Request Review of draft-ietf-mpls-in-udp
Requested revision No specific revision (document currently at 11)
Type Early Review
Team Security Area Directorate (secdir)
Deadline 2015-01-20
Requested 2013-10-17
Authors Xiaohu Xu , Nischal Sheth , Lucy Yong , Ross Callon , David L. Black
I-D last updated 2013-10-24
Completed reviews Genart Last Call review of -04 by Roni Even (diff)
Genart Last Call review of -09 by Roni Even (diff)
Secdir Last Call review of -09 by Charlie Kaufman (diff)
Secdir Early review of -03 by Charlie Kaufman (diff)
Opsdir Last Call review of -04 by Nevil Brownlee (diff)
Assignment Reviewer Charlie Kaufman
State Completed
Request Early review on draft-ietf-mpls-in-udp by Security Area Directorate Assigned
Reviewed revision 03 (document currently at 11)
Result Has nits
Completed 2013-10-24
I have reviewed this document as part of the security directorate's ongoing
effort to review all IETF documents being processed by the IESG.  These
comments were written primarily for the benefit of the security area directors.
 Document editors and WG chairs should treat these comments just like any other
last call comments.

This document defines an encapsulation format for MPLS over UDP. There are
already specifications for MPLS over GRE and MPLS over IP. The motivation to
add this third encapsulation format is to allow better path splitting of the
various substreams within the tunnel.
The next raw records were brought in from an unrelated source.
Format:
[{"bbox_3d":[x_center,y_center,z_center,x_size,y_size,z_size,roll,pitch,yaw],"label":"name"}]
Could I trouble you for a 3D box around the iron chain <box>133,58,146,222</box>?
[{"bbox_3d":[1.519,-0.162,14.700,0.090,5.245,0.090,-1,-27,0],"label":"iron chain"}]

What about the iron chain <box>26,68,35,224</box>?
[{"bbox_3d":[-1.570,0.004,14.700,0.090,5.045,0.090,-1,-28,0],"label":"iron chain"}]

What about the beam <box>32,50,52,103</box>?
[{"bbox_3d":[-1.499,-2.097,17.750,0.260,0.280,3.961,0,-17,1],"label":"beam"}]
It does this with a clever (and some
would say abusive) use of the UDP Source Port field. Because existing routers
know to identify different streams based on the five tuple of source-IP,
destination-IP, source-port, destination-port, and protocol, this encapsulation
attempts to preserve that entropy by setting the source port equal to a hash of
those 5 values of the encapsulated packet.
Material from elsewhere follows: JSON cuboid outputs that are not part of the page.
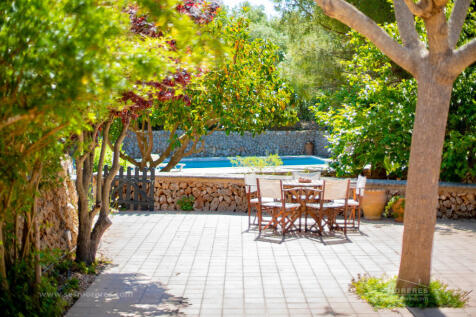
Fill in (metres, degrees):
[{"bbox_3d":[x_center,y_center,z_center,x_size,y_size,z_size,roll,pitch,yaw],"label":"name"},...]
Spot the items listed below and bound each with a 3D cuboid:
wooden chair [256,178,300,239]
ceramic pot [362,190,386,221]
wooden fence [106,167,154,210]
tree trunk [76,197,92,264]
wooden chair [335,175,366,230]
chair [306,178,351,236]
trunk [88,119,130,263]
[{"bbox_3d":[0.668,0.769,10.779,0.540,0.880,0.530,3,5,39],"label":"wooden chair"},{"bbox_3d":[2.490,0.849,12.227,0.450,0.540,0.450,0,4,0],"label":"ceramic pot"},{"bbox_3d":[-2.155,0.621,13.234,1.010,0.870,0.070,0,4,7],"label":"wooden fence"},{"bbox_3d":[-1.960,0.921,8.504,0.190,0.860,0.200,0,4,0],"label":"tree trunk"},{"bbox_3d":[1.850,0.744,11.188,0.530,0.880,0.540,0,4,-1],"label":"wooden chair"},{"bbox_3d":[1.438,0.778,10.644,0.540,0.880,0.530,-1,4,-22],"label":"chair"},{"bbox_3d":[-1.650,0.426,8.493,0.500,1.850,0.360,0,4,0],"label":"trunk"}]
There is another possible motivation (which I'm surprised the specification
does not mention), which is that some firewalls are willing to pass UDP but not
GRE or MPLS packets.

The Security Considerations correctly notes that this encapsulation format does
not provide any integrity or confidentiality protection, and that if such
protection were to be provided with IPsec in transport mode then the advantage
of better path splitting of the various substreams would be lost. A similar
design could be used when encapsulating IPsec over UDP at the cost of leaking
information about the substreams to traffic analysis. But that would belong in
some other spec that specified an alternate IPsec over UDP format (almost
certainly using a different UDP port).

My only complaint - and it is a minor one - is with the "Congestion
Considerations" section. There, I expected to see something about the handling
of the congestion-experienced bits (though the correct processing is obvious,
probably covered by "Common Procedures" in RFC4023, and perhaps not worth
mentioning). The spec says that if the tunneled traffic is not known to be TCP
friendly and if the flow runs across an unprovisioned path that could
potentially be congested, then the *application* MUST employ additional
mechanisms to ensure that the offered load is reduced appropriately during
periods of congestion. My complaint is that there is no way for the routers
doing the encapsulation/decapsulation to participate in the congestion
mitigation process and therefore no way for an implementation of this
specification to be influenced by this requirement. I believe the spec would be
equivalent and more clear had it said that the tunneled traffic MUST be TCP
friendly. Even then, this seems more like operational guidance than a normative
part of the specification.

I mention these only as suggestions to the community. From a security
standpoint, I believe the document is just fine as is.